Pass navigo unique -

Par / 27 février 2013

Monsieur le président, monsieur le ministre, monsieur le président de la commission du développement durable, monsieur le rapporteur et cher Michel, mes chers collègues, avant de devenir une proposition de loi, ce texte a déjà circulé sous différentes formes en différentes instances.

En effet, j’exerce, outre mon mandat sénatorial, celui de conseillère régionale d’Île-de-France et, à ce titre, j’ai eu l’occasion, avec mon groupe, de porter cette proposition à l’échelle régionale depuis 2004. Le pass navigo unique était une des propositions avancées durant la campagne des élections régionales de 2010 par la liste du Front de gauche conduite par notre collègue et ami Pierre Laurent. Elle a également été exprimée au STIF sous forme de vœux par Christian Favier et les représentants de notre sensibilité politique au sein du Conseil régional. Enfin, elle a fait l’objet d’amendements, déposés par mes soins, au projet de loi de finances 2012. À ces moments politiques s’ajoutent la diffusion de nombreux communiqués et la tenue de nombreuses conférences de presse afin de faire connaître et partager cette mesure de justice sociale.

Je peux donc attester du chemin parcouru, avec toute la ténacité nécessaire, pour que cette proposition de financement soit peu à peu partagée et reprise par la majorité régionale et son président Jean-Paul Huchon. C’est donc avec un immense plaisir que je viens aujourd’hui présenter devant vous cette proposition de loi qui est l’aboutissement d’un long parcours.

Je ne saurais minimiser le pas que nous sommes appelés, je l’espère, à faire ensemble. Si elle devait être adoptée, cette proposition de loi contribuerait à une véritable révolution tarifaire dans les transports en Île-de-France en mettant fin à une organisation régionale en zones géographiques et tarifaires aujourd’hui obsolète.

Cette mesure concerne plus de 2 millions d’utilisateurs chaque mois, dont 53 % se déplacent au-delà de la zone 2 actuelle. Afin de bien mesurer l’enjeu de ce texte et de comprendre l’évolution de notre système tarifaire et de nos modes de déplacements, je vous propose d’effectuer un petit retour dans le temps.

La construction de l’actuel métro parisien a été décidée en 1896. La première ligne reliant Porte de Vincennes à Porte Maillot, sur le trajet des actuelles lignes 1 et 2, a été ouverte en 1900. Au cours des années 1960, l’agglomération parisienne s’est rapidement étendue et les dessertes entre la banlieue et Paris ont été améliorées par la création des lignes du réseau express régional d’Île-de-France, le fameux RER, et l’amélioration des lignes de banlieue existantes.

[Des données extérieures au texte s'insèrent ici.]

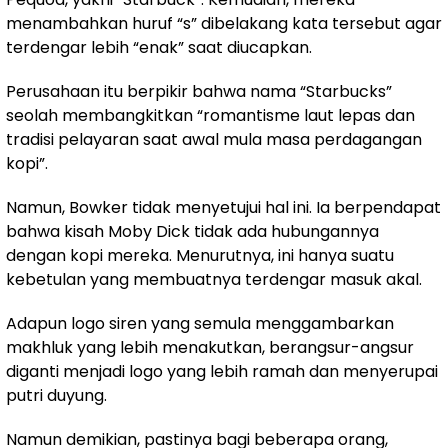
menambahkan huruf “s” dibelakang kata tersebut agar
terdengar lebih “enak” saat diucapkan.
Perusahaan itu berpikir bahwa nama “Starbucks”
seolah membangkitkan “romantisme laut lepas dan
tradisi pelayaran saat awal mula masa perdagangan
kopi”.
Namun, Bowker tidak menyetujui hal ini. Ia berpendapat
bahwa kisah Moby Dick tidak ada hubungannya
dengan kopi mereka. Menurutnya, ini hanya suatu
kebetulan yang membuatnya terdengar masuk akal.
Adapun logo siren yang semula menggambarkan
makhluk yang lebih menakutkan, berangsur-angsur
diganti menjadi logo yang lebih ramah dan menyerupai
putri duyung.
Namun demikian, pastinya bagi beberapa orang,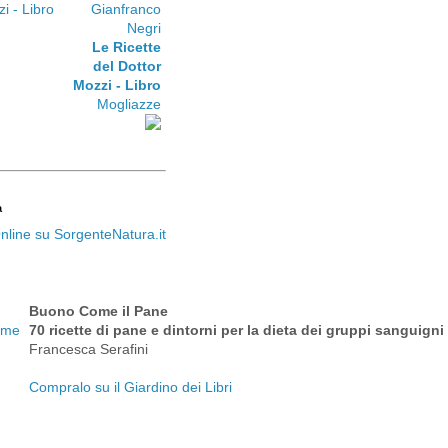
Gianfranco
Negri
Le Ricette
del Dottor
Mozzi - Libro
Mogliazze
a
Buono Come il Pane
70 ricette di pane e dintorni per la dieta dei gruppi sanguigni
Francesca Serafini
Compralo su il Giardino dei Libri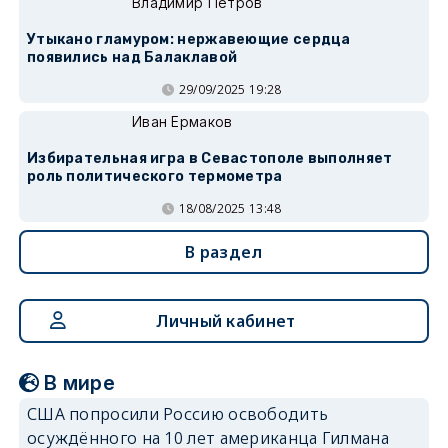
Владимир Петров
Утыкано гламуром: нержавеющие сердца
появились над Балаклавой
29/09/2025 19:28
Иван Ермаков
Избирательная игра в Севастополе выполняет
роль политического термометра
18/08/2025 13:48
В раздел
Личный кабинет
В мире
США попросили Россию освободить
осуждённого на 10 лет американца Гилмана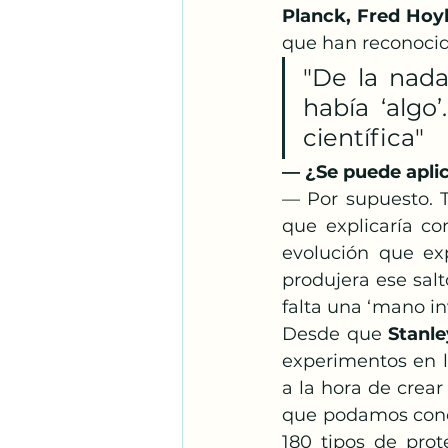
Planck, Fred Hoy
que han reconocid
"De la nada
había ‘algo’
científica"
— ¿Se puede aplic
— Por supuesto. T
que explicaría co
evolución que ex
produjera ese salt
falta una ‘mano inv
Desde que 
Stanle
experimentos en la
a la hora de crea
que podamos conce
180 tipos de prot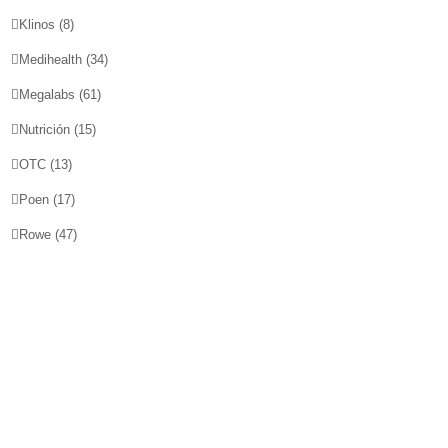
Klinos
(8)
Medihealth
(34)
Megalabs
(61)
Nutrición
(15)
OTC
(13)
Poen
(17)
Rowe
(47)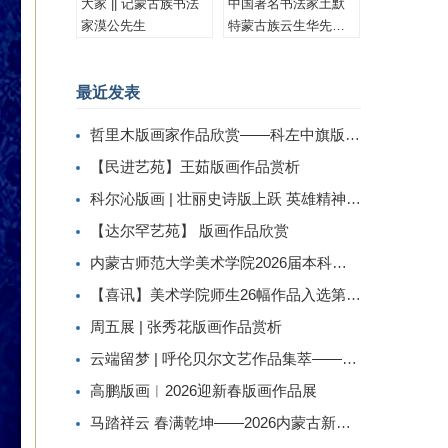
大家 || 记蒙古族书法
中国著名书法家土默
家漠公先生
特蒙古族云生华先生
书法作品集锦
最近发表
哲里木版画家作品欣赏——科左中旗版画家李忠斌作品赏析
【民进艺苑】王茹版画作品赏析
科尔沁版画 | 壮丽史诗版上跃 英雄精神画中传
【达尔罕艺苑】 版画作品欣赏
内蒙古师范大学美术学院2026届本科生毕业作品展美术学专业（版画方向）
【喜讯】美术学院师生26幅作品入选第二届内蒙古自治区小版画暨藏书票展
周五展 | 张秀花版画作品赏析
云端留梦 | 呼伦贝尔文艺作品集萃——姜识民版画选登
高鹏版画︱2026迎新春版画作品展
马踏祥云 春满乾坤——2026内蒙古新春民间工艺美术线上展（三）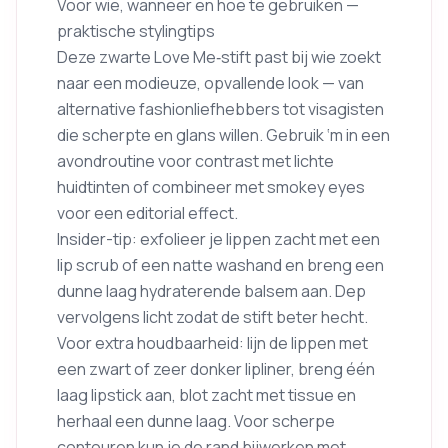
Voor wie, wanneer en hoe te gebruiken —
praktische stylingtips
Deze zwarte Love Me‑stift past bij wie zoekt
naar een modieuze, opvallende look — van
alternative fashionliefhebbers tot visagisten
die scherpte en glans willen. Gebruik ‘m in een
avondroutine voor contrast met lichte
huidtinten of combineer met smokey eyes
voor een editorial effect.
Insider-tip: exfolieer je lippen zacht met een
lip scrub of een natte washand en breng een
dunne laag hydraterende balsem aan. Dep
vervolgens licht zodat de stift beter hecht.
Voor extra houdbaarheid: lijn de lippen met
een zwart of zeer donker lipliner, breng één
laag lipstick aan, blot zacht met tissue en
herhaal een dunne laag. Voor scherpe
contouren kun je de rand bijwerken met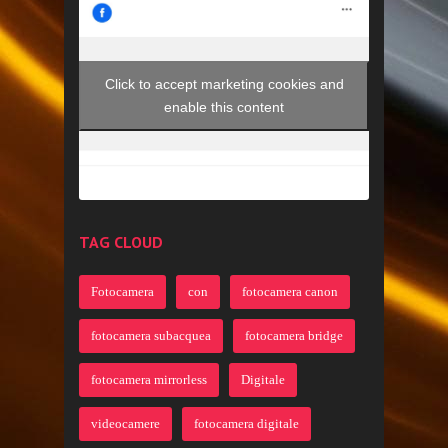
Click to accept marketing cookies and
enable this content
TAG CLOUD
Fotocamera
con
fotocamera canon
fotocamera subacquea
fotocamera bridge
fotocamera mirrorless
Digitale
videocamere
fotocamera digitale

La carte orange, créée en 1975, a été le premier titre permettant un accès illimité à tous les moyens de transport d’Île-de-France pour un prix fixe pendant une période donnée. Jusqu’alors, une personne traversant Paris pouvait devoir acheter jusqu’à cinq tickets distincts !

La carte orange augmenta l’usage des transports en commun de l’Île-de-France, après une période de déclin due à l’utilisation croissante de l’automobile.

L’Île-de-France était alors composée de huit zones. Si l’on vantait la qualité de vie dans la grande couronne, l’éloignement de la capitale stressante et dense a très rapidement été également dû au prix des loyers et des terrains dans le cœur de l’agglomération.

On a tenté d’accompagner ce mouvement en développant le RER, mais force est de reconnaître que, jamais, le réseau des transports de banlieue n’a été à la hauteur de celui du métro parisien.

Aujourd’hui, selon la dernière enquête globale transport, publiée en janvier 2013, 41 millions de déplacements se font quotidiennement en Île-de-France, dont 20 % en transports en commun. Entre 2001 et 2010, la mobilité en transports en commun a fortement augmenté.

Parallèlement ou paradoxalement, les transports en commun sont aussi synonymes de galère, avec des RER bondés, supprimés, en retard, connaissant de multiples incidents.

Cette situation est la conséquence d’un sous-investissement de l’État pendant des dizaines années, laissant le réseau se saturer et vieillir ; ce manque d’anticipation total de la hausse de fréquentation des transports publics va de pair avec l’exigence écologique.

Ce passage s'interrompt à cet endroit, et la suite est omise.